### WHAT IS NEEDED
Go through the following data and transcribe exactly the stretch of lines from the one holding "(AC6828) | R7_1 |" to the one holding "(AE3332) | Q4_1 |", both included.

(Page images and extracted text)
***

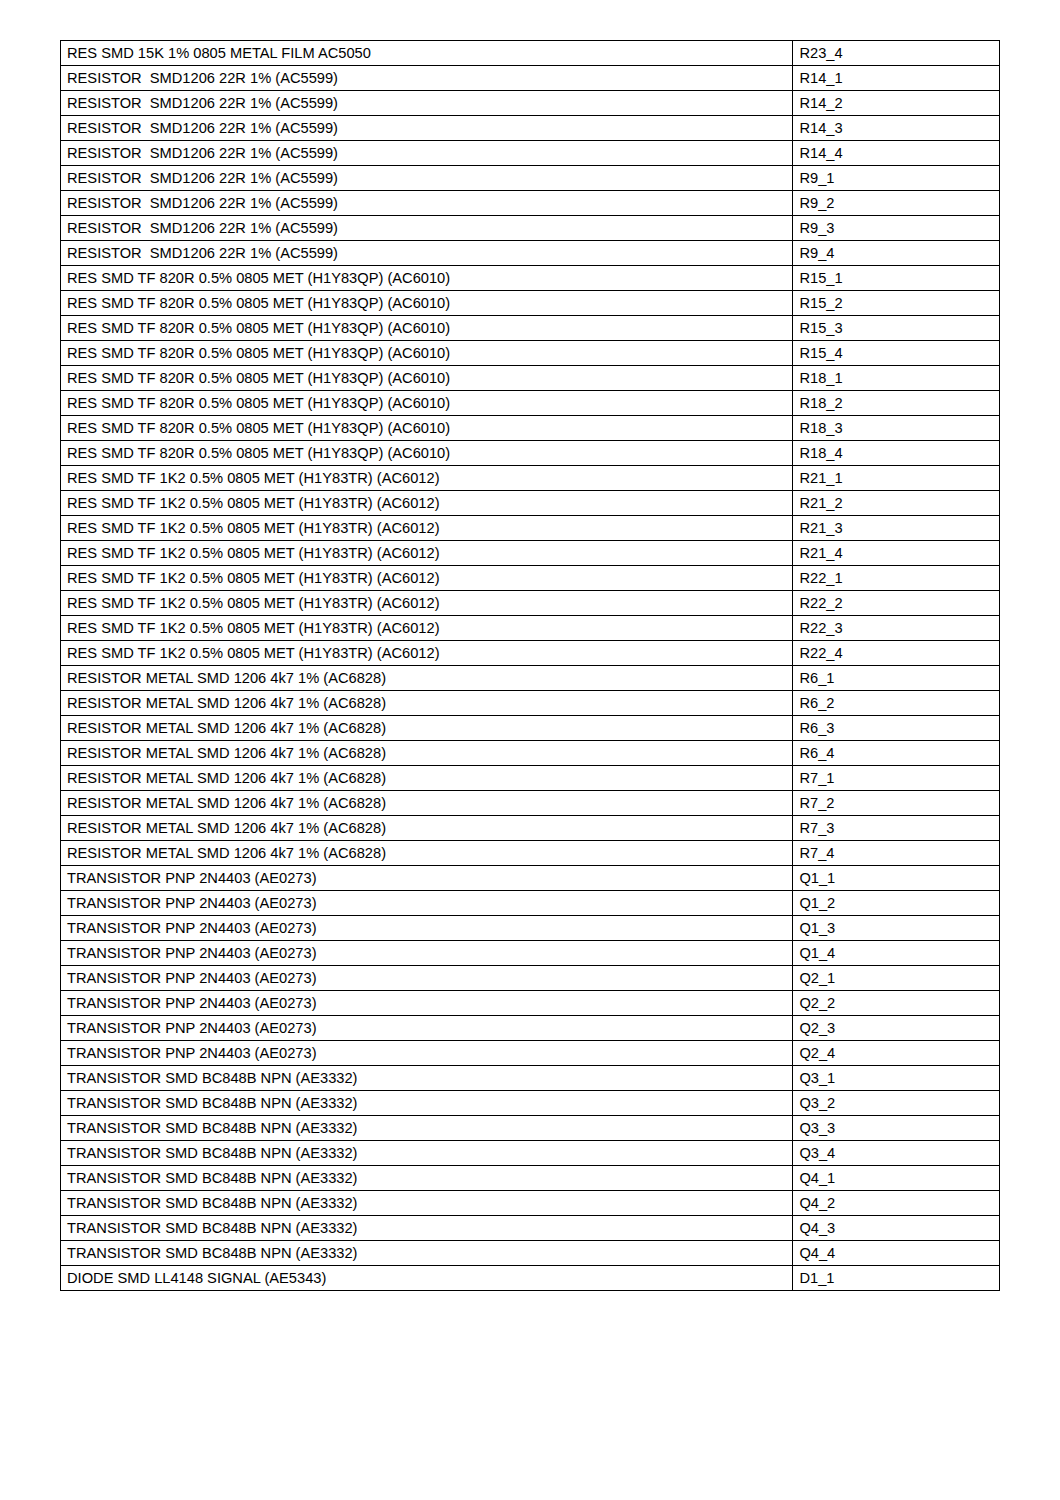| RES SMD 15K 1% 0805 METAL FILM AC5050 | R23_4 |
| RESISTOR SMD1206 22R 1% (AC5599) | R14_1 |
| RESISTOR SMD1206 22R 1% (AC5599) | R14_2 |
| RESISTOR SMD1206 22R 1% (AC5599) | R14_3 |
| RESISTOR SMD1206 22R 1% (AC5599) | R14_4 |
| RESISTOR SMD1206 22R 1% (AC5599) | R9_1 |
| RESISTOR SMD1206 22R 1% (AC5599) | R9_2 |
| RESISTOR SMD1206 22R 1% (AC5599) | R9_3 |
| RESISTOR SMD1206 22R 1% (AC5599) | R9_4 |
| RES SMD TF 820R 0.5% 0805 MET (H1Y83QP) (AC6010) | R15_1 |
| RES SMD TF 820R 0.5% 0805 MET (H1Y83QP) (AC6010) | R15_2 |
| RES SMD TF 820R 0.5% 0805 MET (H1Y83QP) (AC6010) | R15_3 |
| RES SMD TF 820R 0.5% 0805 MET (H1Y83QP) (AC6010) | R15_4 |
| RES SMD TF 820R 0.5% 0805 MET (H1Y83QP) (AC6010) | R18_1 |
| RES SMD TF 820R 0.5% 0805 MET (H1Y83QP) (AC6010) | R18_2 |
| RES SMD TF 820R 0.5% 0805 MET (H1Y83QP) (AC6010) | R18_3 |
| RES SMD TF 820R 0.5% 0805 MET (H1Y83QP) (AC6010) | R18_4 |
| RES SMD TF 1K2 0.5% 0805 MET (H1Y83TR) (AC6012) | R21_1 |
| RES SMD TF 1K2 0.5% 0805 MET (H1Y83TR) (AC6012) | R21_2 |
| RES SMD TF 1K2 0.5% 0805 MET (H1Y83TR) (AC6012) | R21_3 |
| RES SMD TF 1K2 0.5% 0805 MET (H1Y83TR) (AC6012) | R21_4 |
| RES SMD TF 1K2 0.5% 0805 MET (H1Y83TR) (AC6012) | R22_1 |
| RES SMD TF 1K2 0.5% 0805 MET (H1Y83TR) (AC6012) | R22_2 |
| RES SMD TF 1K2 0.5% 0805 MET (H1Y83TR) (AC6012) | R22_3 |
| RES SMD TF 1K2 0.5% 0805 MET (H1Y83TR) (AC6012) | R22_4 |
| RESISTOR METAL SMD 1206 4k7 1% (AC6828) | R6_1 |
| RESISTOR METAL SMD 1206 4k7 1% (AC6828) | R6_2 |
| RESISTOR METAL SMD 1206 4k7 1% (AC6828) | R6_3 |
| RESISTOR METAL SMD 1206 4k7 1% (AC6828) | R6_4 |
| RESISTOR METAL SMD 1206 4k7 1% (AC6828) | R7_1 |
| RESISTOR METAL SMD 1206 4k7 1% (AC6828) | R7_2 |
| RESISTOR METAL SMD 1206 4k7 1% (AC6828) | R7_3 |
| RESISTOR METAL SMD 1206 4k7 1% (AC6828) | R7_4 |
| TRANSISTOR PNP 2N4403 (AE0273) | Q1_1 |
| TRANSISTOR PNP 2N4403 (AE0273) | Q1_2 |
| TRANSISTOR PNP 2N4403 (AE0273) | Q1_3 |
| TRANSISTOR PNP 2N4403 (AE0273) | Q1_4 |
| TRANSISTOR PNP 2N4403 (AE0273) | Q2_1 |
| TRANSISTOR PNP 2N4403 (AE0273) | Q2_2 |
| TRANSISTOR PNP 2N4403 (AE0273) | Q2_3 |
| TRANSISTOR PNP 2N4403 (AE0273) | Q2_4 |
| TRANSISTOR SMD BC848B NPN (AE3332) | Q3_1 |
| TRANSISTOR SMD BC848B NPN (AE3332) | Q3_2 |
| TRANSISTOR SMD BC848B NPN (AE3332) | Q3_3 |
| TRANSISTOR SMD BC848B NPN (AE3332) | Q3_4 |
| TRANSISTOR SMD BC848B NPN (AE3332) | Q4_1 |
| TRANSISTOR SMD BC848B NPN (AE3332) | Q4_2 |
| TRANSISTOR SMD BC848B NPN (AE3332) | Q4_3 |
| TRANSISTOR SMD BC848B NPN (AE3332) | Q4_4 |
| DIODE SMD LL4148 SIGNAL (AE5343) | D1_1 |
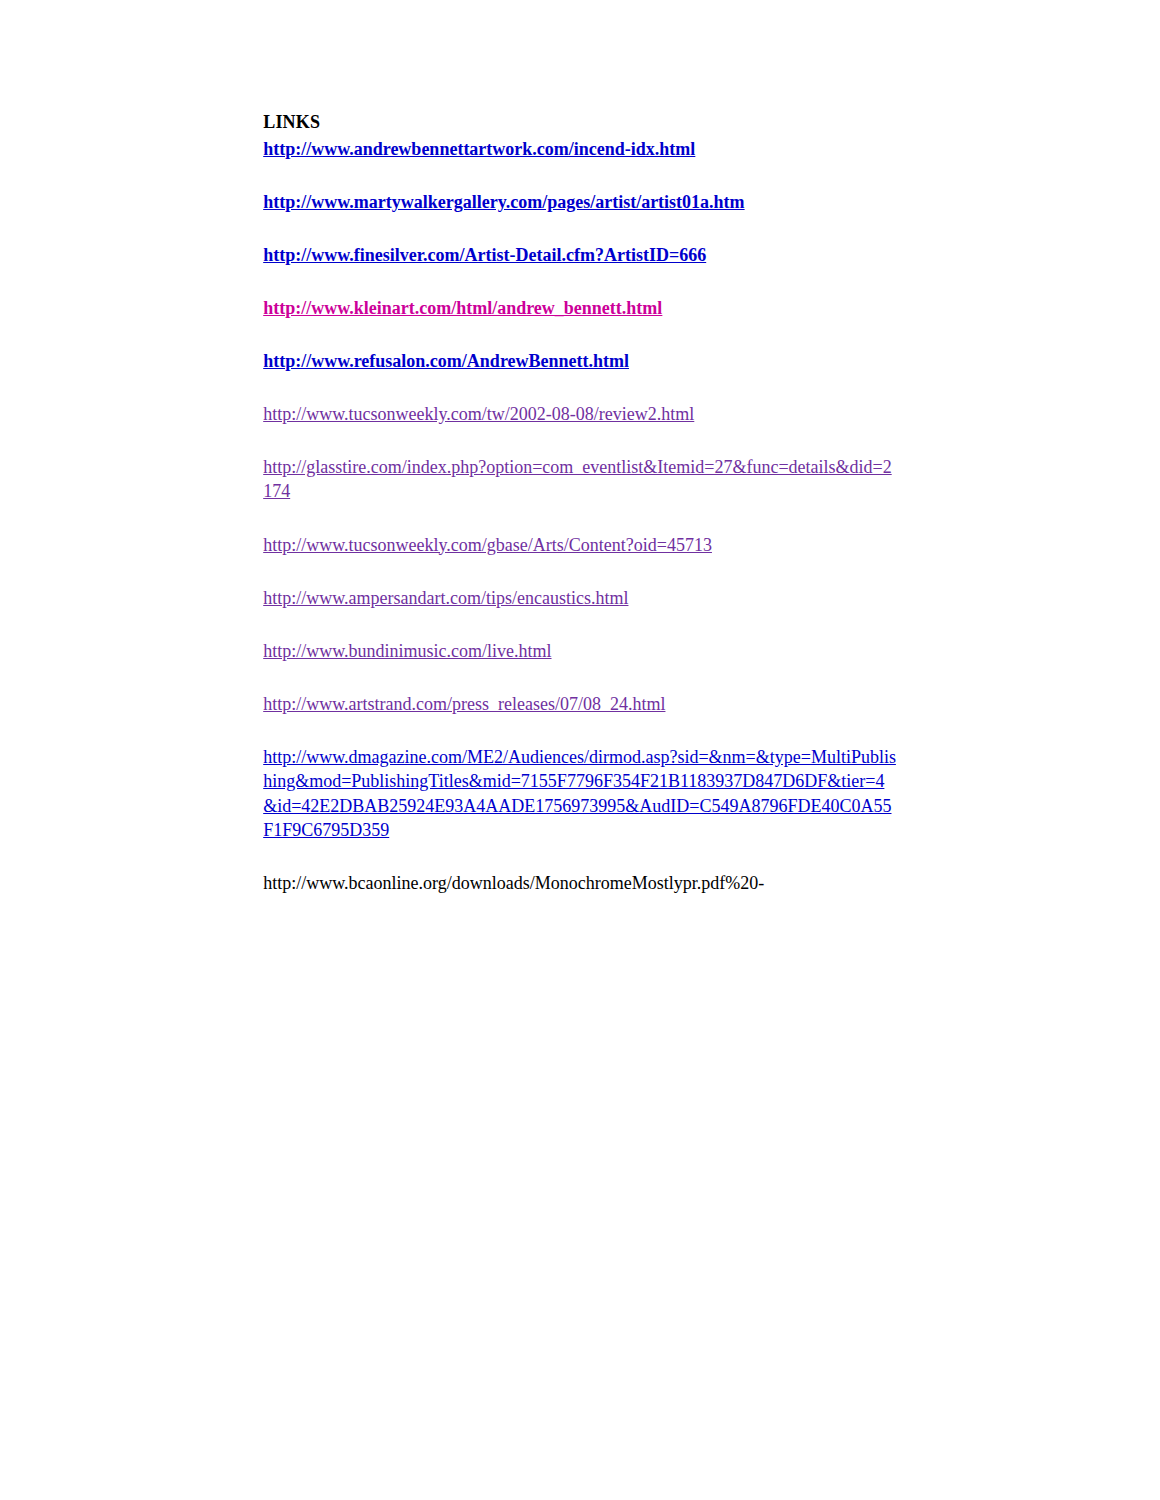LINKS
http://www.andrewbennettartwork.com/incend-idx.html
http://www.martywalkergallery.com/pages/artist/artist01a.htm
http://www.finesilver.com/Artist-Detail.cfm?ArtistID=666
http://www.kleinart.com/html/andrew_bennett.html
http://www.refusalon.com/AndrewBennett.html
http://www.tucsonweekly.com/tw/2002-08-08/review2.html
http://glasstire.com/index.php?option=com_eventlist&Itemid=27&func=details&did=2174
http://www.tucsonweekly.com/gbase/Arts/Content?oid=45713
http://www.ampersandart.com/tips/encaustics.html
http://www.bundinimusic.com/live.html
http://www.artstrand.com/press_releases/07/08_24.html
http://www.dmagazine.com/ME2/Audiences/dirmod.asp?sid=&nm=&type=MultiPublishing&mod=PublishingTitles&mid=7155F7796F354F21B1183937D847D6DF&tier=4&id=42E2DBAB25924E93A4AADE1756973995&AudID=C549A8796FDE40C0A55F1F9C6795D359
http://www.bcaonline.org/downloads/MonochromeMostlypr.pdf%20-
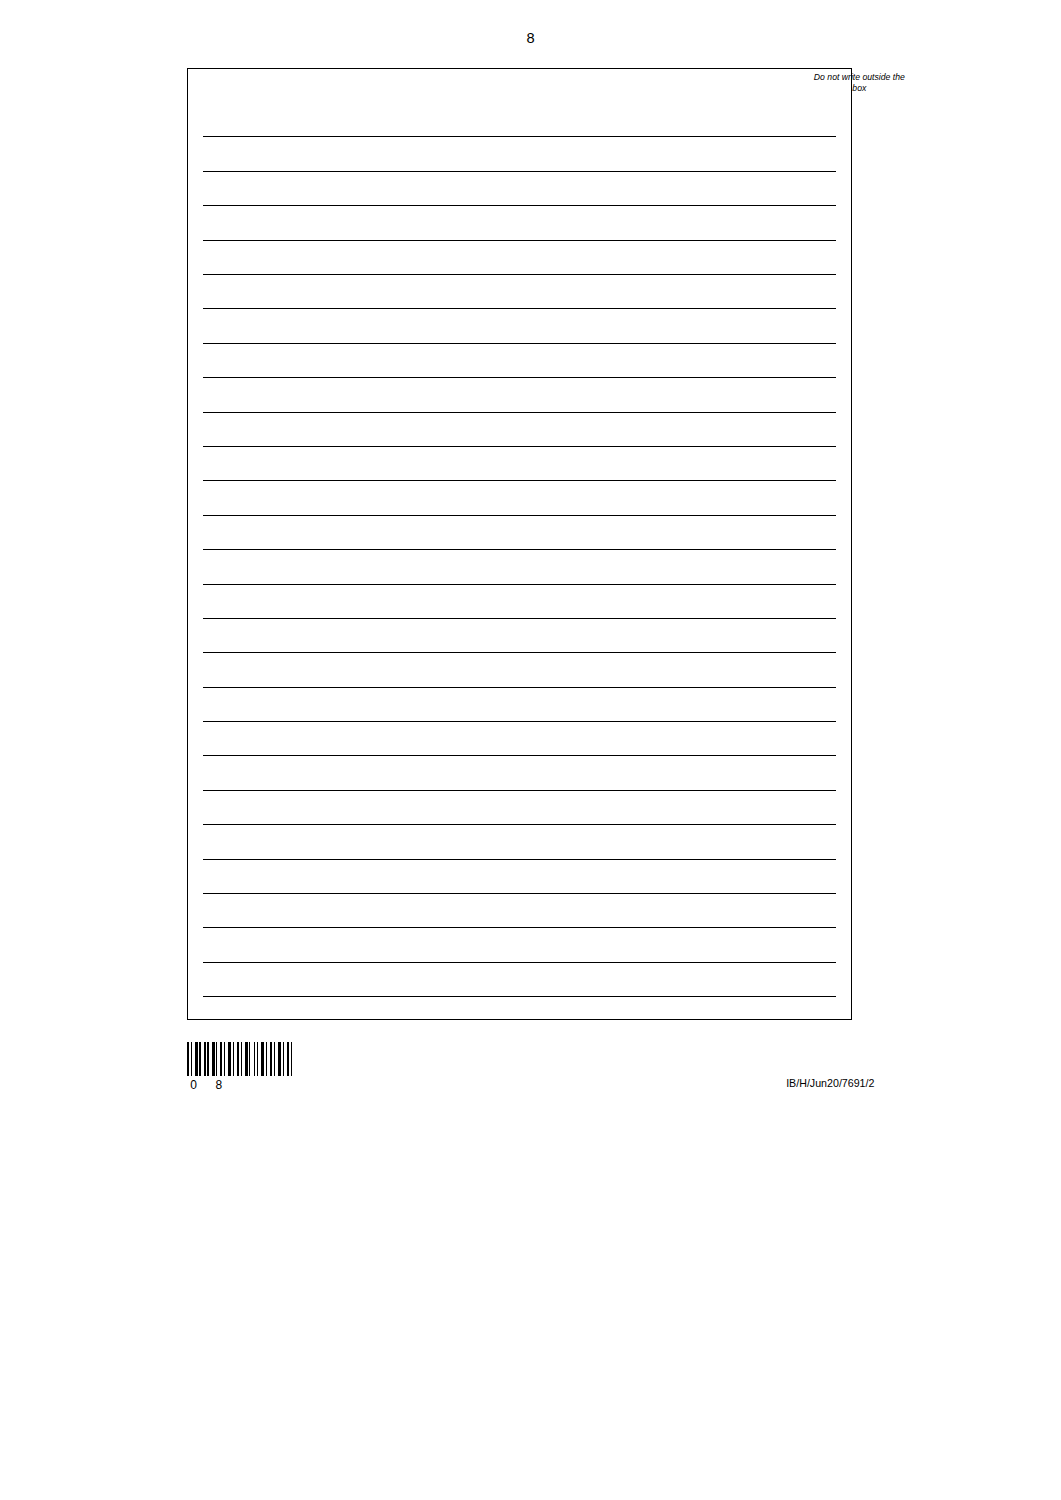8
Do not write outside the box
0 8
IB/H/Jun20/7691/2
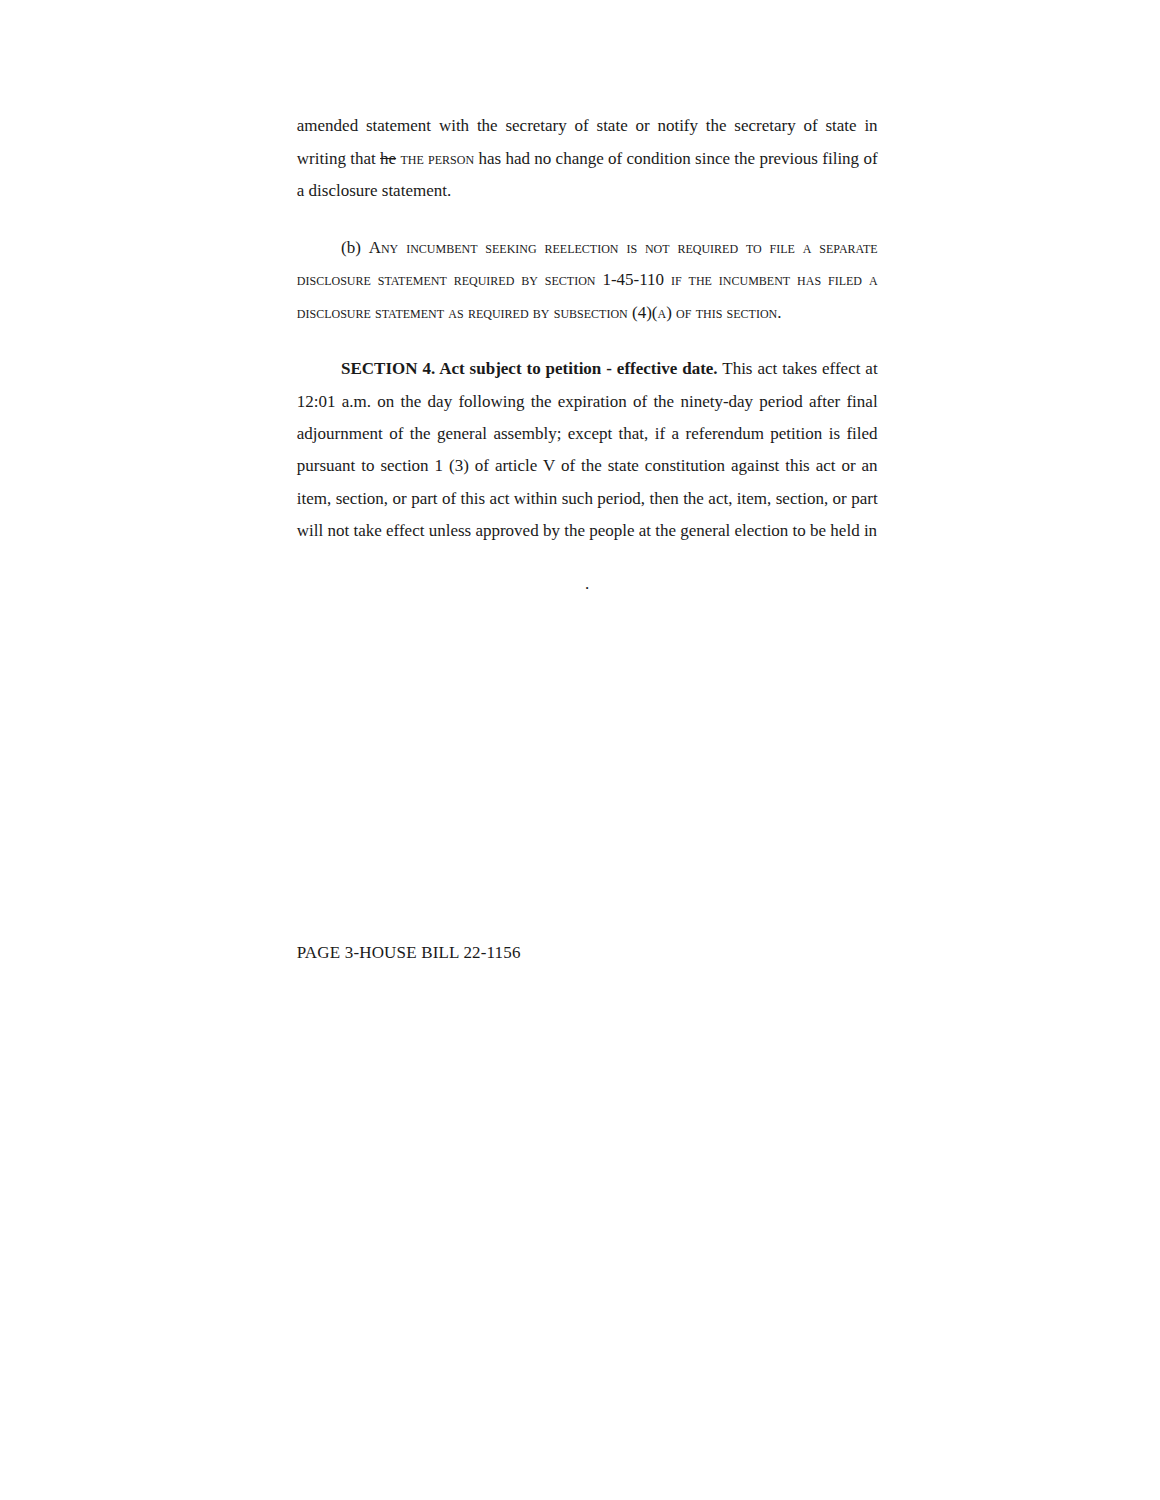amended statement with the secretary of state or notify the secretary of state in writing that he the person has had no change of condition since the previous filing of a disclosure statement.
(b) Any incumbent seeking reelection is not required to file a separate disclosure statement required by section 1-45-110 if the incumbent has filed a disclosure statement as required by subsection (4)(a) of this section.
SECTION 4. Act subject to petition - effective date. This act takes effect at 12:01 a.m. on the day following the expiration of the ninety-day period after final adjournment of the general assembly; except that, if a referendum petition is filed pursuant to section 1 (3) of article V of the state constitution against this act or an item, section, or part of this act within such period, then the act, item, section, or part will not take effect unless approved by the people at the general election to be held in
.
PAGE 3-HOUSE BILL 22-1156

***

### RESPONSE BELOW
| RESISTOR METAL SMD 1206 4k7 1% (AC6828) | R7_1 |
| RESISTOR METAL SMD 1206 4k7 1% (AC6828) | R7_2 |
| RESISTOR METAL SMD 1206 4k7 1% (AC6828) | R7_3 |
| RESISTOR METAL SMD 1206 4k7 1% (AC6828) | R7_4 |
| TRANSISTOR PNP 2N4403 (AE0273) | Q1_1 |
| TRANSISTOR PNP 2N4403 (AE0273) | Q1_2 |
| TRANSISTOR PNP 2N4403 (AE0273) | Q1_3 |
| TRANSISTOR PNP 2N4403 (AE0273) | Q1_4 |
| TRANSISTOR PNP 2N4403 (AE0273) | Q2_1 |
| TRANSISTOR PNP 2N4403 (AE0273) | Q2_2 |
| TRANSISTOR PNP 2N4403 (AE0273) | Q2_3 |
| TRANSISTOR PNP 2N4403 (AE0273) | Q2_4 |
| TRANSISTOR SMD BC848B NPN (AE3332) | Q3_1 |
| TRANSISTOR SMD BC848B NPN (AE3332) | Q3_2 |
| TRANSISTOR SMD BC848B NPN (AE3332) | Q3_3 |
| TRANSISTOR SMD BC848B NPN (AE3332) | Q3_4 |
| TRANSISTOR SMD BC848B NPN (AE3332) | Q4_1 |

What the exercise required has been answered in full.